Write out each record exactly as given, but do not include the pictures.

[Records from a dataset]
_ _ _ _ _ _ _
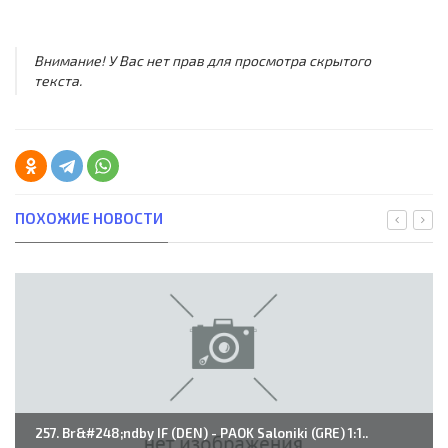
Внимание! У Вас нет прав для просмотра скрытого
текста.
ПОХОЖИЕ НОВОСТИ
257. Br&#248;ndby IF (DEN) - PAOK Saloniki (GRE) 1:1..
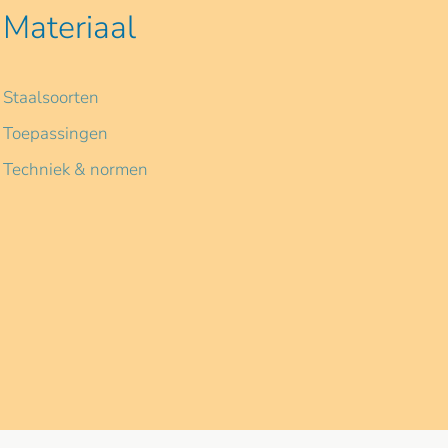
Materiaal
Staalsoorten
Toepassingen
Techniek & normen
_ _ _ _ _ _ _
- Answer to this problem
Внимание! У Вас нет прав для просмотра скрытого
текста.
ПОХОЖИЕ НОВОСТИ
257. Br&#248;ndby IF (DEN) - PAOK Saloniki (GRE) 1:1..
Materiaal
Staalsoorten
Toepassingen
Techniek & normen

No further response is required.